On Informed Coding and Host Rejection for Communication over Inkjet Print-and-Scan Channels

Joceli Mayer and Steven J. Simske

This paper describes novel approaches to achieve robust communication over inkjet print-and-scan (IPS) color channels. The IPS color channel poses even greater challenges than the laser printer-and-scan channel due to the resulting mixing and spreading of the ink dots. We propose a novel informed coding and two host color rejection approaches, one based on a novel color rejection and another on a whitening filter, to deal with the aforementioned inkjet printer distortions. A substitutive spatial domain embedding is proposed to enable robustness optimization using the proposed informed coding.  Analyses and examples are provided to evaluate the performance enhancement  on robustness and transparency achievable by the proposed approaches.


Increasing the capacity of color print codes for robust communication over inkjet print-scan channels
Joceli Mayer

This investigation on robust and high capacity print codes aims to increase information payload in a given printed page area while providing robustness to channel errors including distortions originated by the inkjet printing and scanning processes. The approach includes statistical print-and-scan channel characterization, designing of robust segmentation using visual cues, unsupervised Bayesian color classification with expectation-maximization algorithm for parameters estimation of a mixture of Gaussians model and design of error correction codes.

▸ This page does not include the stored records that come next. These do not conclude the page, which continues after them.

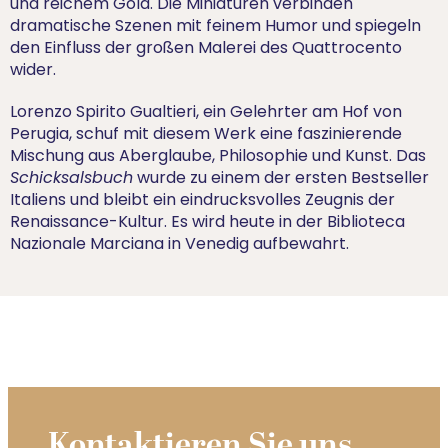
und reichem Gold. Die Miniaturen verbinden
dramatische Szenen mit feinem Humor und spiegeln
den Einfluss der großen Malerei des Quattrocento
wider.
Lorenzo Spirito Gualtieri, ein Gelehrter am Hof von
Perugia, schuf mit diesem Werk eine faszinierende
Mischung aus Aberglaube, Philosophie und Kunst. Das
Schicksalsbuch
wurde zu einem der ersten Bestseller
Italiens und bleibt ein eindrucksvolles Zeugnis der
Renaissance-Kultur. Es wird heute in der Biblioteca
Nazionale Marciana in Venedig aufbewahrt.
Kontaktieren Sie uns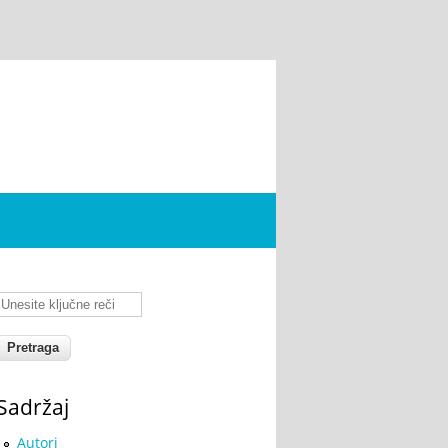
Unesite ključne reči
Sadržaj
Autori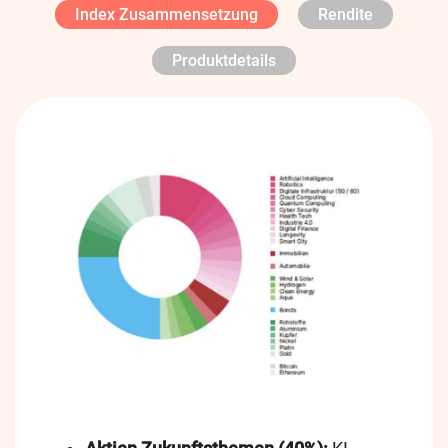
Index Zusammensetzung
Rendite
Produktdetails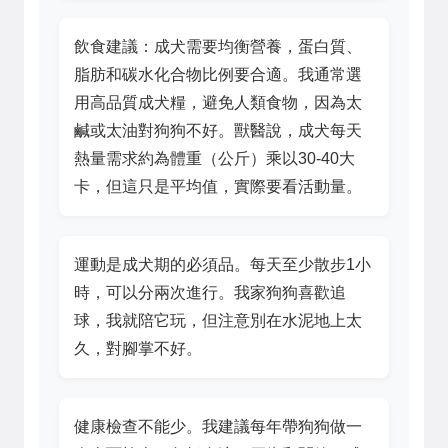
飲食建議：成犬需要均衡營養，蛋白質、
脂肪和碳水化合物比例要合適。我通常選
用高品質成犬糧，避免人類食物，因為太
鹹或太油對狗狗不好。獸醫說，成犬每天
熱量需求約為體重（公斤）乘以30-40大
卡，但這只是平均值，實際要看活動量。
運動是成犬期的必須品。每天至少散步1小
時，可以分兩次進行。我家狗狗喜歡追
球，我就陪它玩，但注意別在水泥地上太
久，對腳掌不好。
健康檢查不能少。我建議每年帶狗狗做一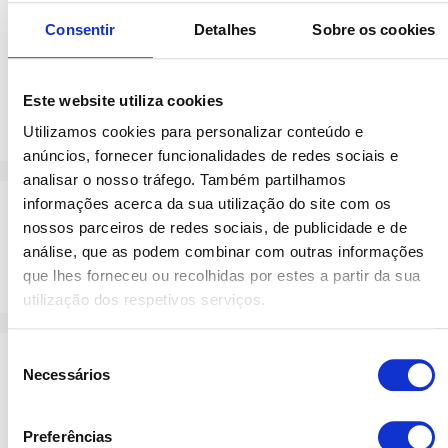
standard …
Ler mais
Consentir
Detalhes
Sobre os cookies
Púlpitos
Este website utiliza cookies
Deixe um comentário
Utilizamos cookies para personalizar conteúdo e
anúncios, fornecer funcionalidades de redes sociais e
analisar o nosso tráfego. Também partilhamos
informações acerca da sua utilização do site com os
Pesquisar
nossos parceiros de redes sociais, de publicidade e de
análise, que as podem combinar com outras informações
Pesquisar
que lhes forneceu ou recolhidas por estes a partir da sua
utilização dos respetivos serviços.
Seleção
Recent Posts
Necessários
de
consentimento
Tampos de Mesa
Preferências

Results illustrate the performance evaluated under real channel and distortions conditions. High payload of 4592 bytes per squared inch is achieved with a robustness of 92\% to distortions due to the  print-and-scan channel. Adding high-density information to printed materials enables interesting hardcopy document applications involving security, authentication, physical-electronic round tripping, item-level tagging, and consumer/product interaction.

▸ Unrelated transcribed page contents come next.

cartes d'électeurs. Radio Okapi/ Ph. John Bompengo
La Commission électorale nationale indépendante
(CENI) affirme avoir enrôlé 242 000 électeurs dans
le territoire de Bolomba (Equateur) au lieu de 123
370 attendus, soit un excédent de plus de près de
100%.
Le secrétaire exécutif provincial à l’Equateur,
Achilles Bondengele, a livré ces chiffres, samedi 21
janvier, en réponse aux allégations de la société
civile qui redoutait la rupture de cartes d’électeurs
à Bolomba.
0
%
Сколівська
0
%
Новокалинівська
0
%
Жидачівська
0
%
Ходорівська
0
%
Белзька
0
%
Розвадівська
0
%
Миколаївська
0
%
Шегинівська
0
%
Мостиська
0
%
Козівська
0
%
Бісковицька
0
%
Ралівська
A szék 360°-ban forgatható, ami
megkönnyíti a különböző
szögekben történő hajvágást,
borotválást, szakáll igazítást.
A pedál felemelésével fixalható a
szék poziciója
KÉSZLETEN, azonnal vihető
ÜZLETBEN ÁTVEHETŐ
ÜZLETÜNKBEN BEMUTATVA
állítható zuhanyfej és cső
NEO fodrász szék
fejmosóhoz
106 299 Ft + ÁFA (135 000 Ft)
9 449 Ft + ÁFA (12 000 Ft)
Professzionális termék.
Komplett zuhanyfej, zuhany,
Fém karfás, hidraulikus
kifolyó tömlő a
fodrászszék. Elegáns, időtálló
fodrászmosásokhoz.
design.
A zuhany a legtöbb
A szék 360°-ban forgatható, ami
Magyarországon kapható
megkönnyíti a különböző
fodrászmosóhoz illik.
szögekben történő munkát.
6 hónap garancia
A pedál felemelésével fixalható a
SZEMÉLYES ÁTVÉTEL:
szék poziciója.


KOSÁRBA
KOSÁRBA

Method for Correction of Lenses Distortion in Stereo Vision
Joceli Mayer and Osmando Pereira Junior

Lenses distortion is one of the main factors that limits the accuracy of stereo vision system reconstruction.  We propose a new method for correction of the lenses distortion by applying compensation to each region of an image. Our method splits the image into smaller regions and compensates for each region for a fixed lenses model order. When compared to the conventional method, which models the entire image with only one model, our approach provides considerably better compensation and reduce the depth error as shown in the experiments with synthetic data.

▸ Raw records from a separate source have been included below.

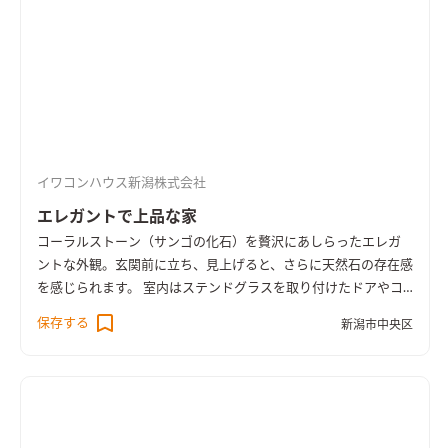
イワコンハウス新潟株式会社
エレガントで上品な家
コーラルストーン（サンゴの化石）を贅沢にあしらったエレガ
ントな外観。玄関前に立ち、見上げると、さらに天然石の存在感
を感じられます。 室内はステンドグラスを取り付けたドアやコ
ーラルストーンの装飾、Rの垂れ壁など随所にこだわりを感じら
保存する
新潟市中央区
れる空間が広がります。階段手すりはアイアンを使用しハートを
イメージしたデザインに仕上げました。 2階のホールは広くて解
放感があり、様々な用途で大活躍しそう。上品で温もりのある、
ステキなお家が完成しました。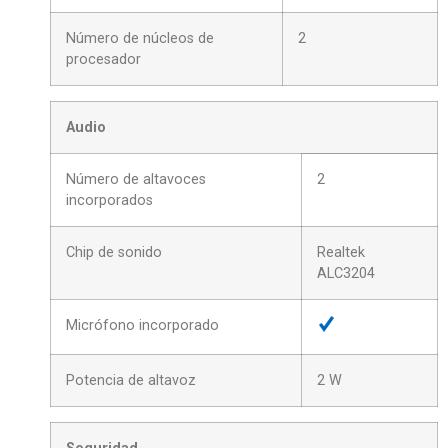
Número de núcleos de
2
procesador
Audio
Número de altavoces
2
incorporados
Chip de sonido
Realtek
ALC3204
Micrófono incorporado
Potencia de altavoz
2 W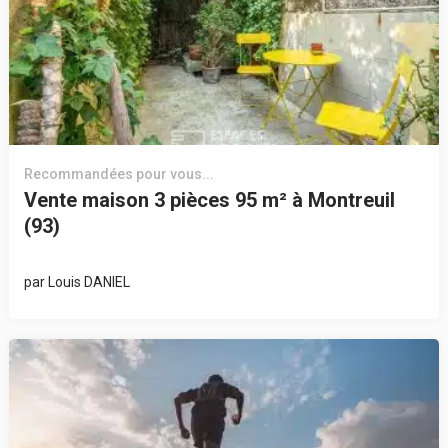
Recommandées pour vous...
Vente maison 3 pièces 95 m² à Montreuil
(93)
par
Louis DANIEL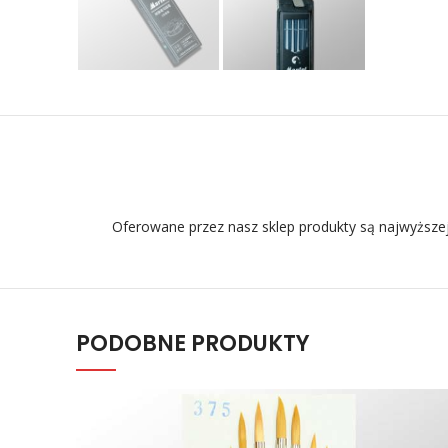
Oferowane przez nasz sklep produkty są najwyższej
PODOBNE PRODUKTY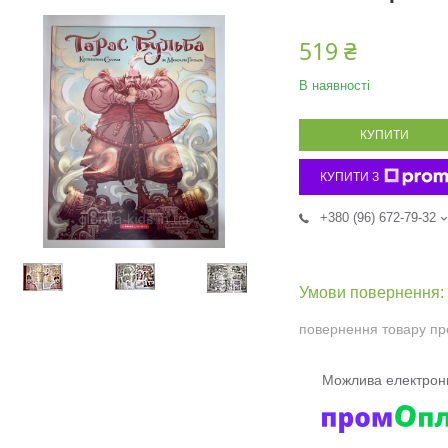
519 ₴
В наявності
КУПИТИ
КУПИТИ З
+380 (96) 672-79-32
повернення товару пр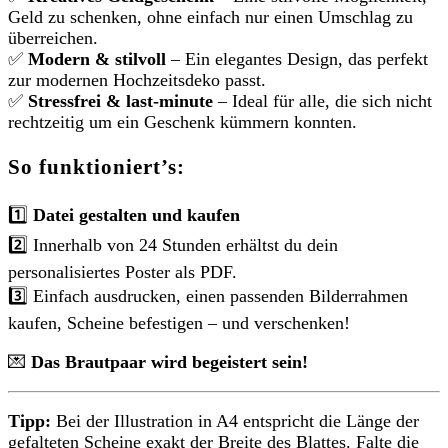
Geld zu schenken, ohne einfach nur einen Umschlag zu
überreichen.
✅
Modern & stilvoll
– Ein elegantes Design, das perfekt
zur modernen Hochzeitsdeko passt.
✅
Stressfrei & last-minute
– Ideal für alle, die sich nicht
rechtzeitig um ein Geschenk kümmern konnten.
So funktioniert’s:
1️⃣
Datei gestalten und kaufen
2️⃣ Innerhalb von 24 Stunden erhältst du dein
personalisiertes Poster als PDF.
3️⃣ Einfach ausdrucken, einen passenden Bilderrahmen
kaufen, Scheine befestigen – und verschenken!
💌
Das Brautpaar wird begeistert sein!
Tipp:
Bei der Illustration in A4 entspricht die Länge der
gefalteten Scheine exakt der Breite des Blattes. Falte die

Continuous Gesture Recognition using Hidden Markov Models
Joceli Mayer and Vinicius Breda

This work presents an algorithm for recognizing gestures in videos where the actions are executed continuously without pause between them and can be performed with one or both hands. We employ Hidden Markov Models (HMM) for modeling gestures as this technique has been applied successfully in speech and character recognition, We investigate the performance for a set of 26 visual descriptors extracted from the hands after a region segmentation based on normalized quadrants. Recognition are performed by adapting the Hidden Markov Models Toolkit (HTK) and achieve a recognition rate of 91.28% for a set of  21 phrases each composed of 4 gestures from a dictionary of 15 gestures from the Brazilian sign language (LIBRAS).


Informed communication system designed to embed hidden information  into audio advertisements
Joceli Mayer and Luiz F.L.O. Silva

Investigation on informed communication system designed to embed hidden information  into audio advertisements. The information is modulated and transmitted through a audio digital watermark embedded into the audio signal host. The watermark embedding is designed to achieve minimal perceptual impact and high robustness to environment distortions in order to comply with the proposed application in marketing. The embedding energy is properly scaled in order to achieve high transparency. Novel synchronization and adaptive equalization techniques are investigated and proposed to reliably extract the information after the channel interferences. Experimental results using simulated and real environment channels illustrate the performance of the proposed system and results are contrasted to other existing techniques.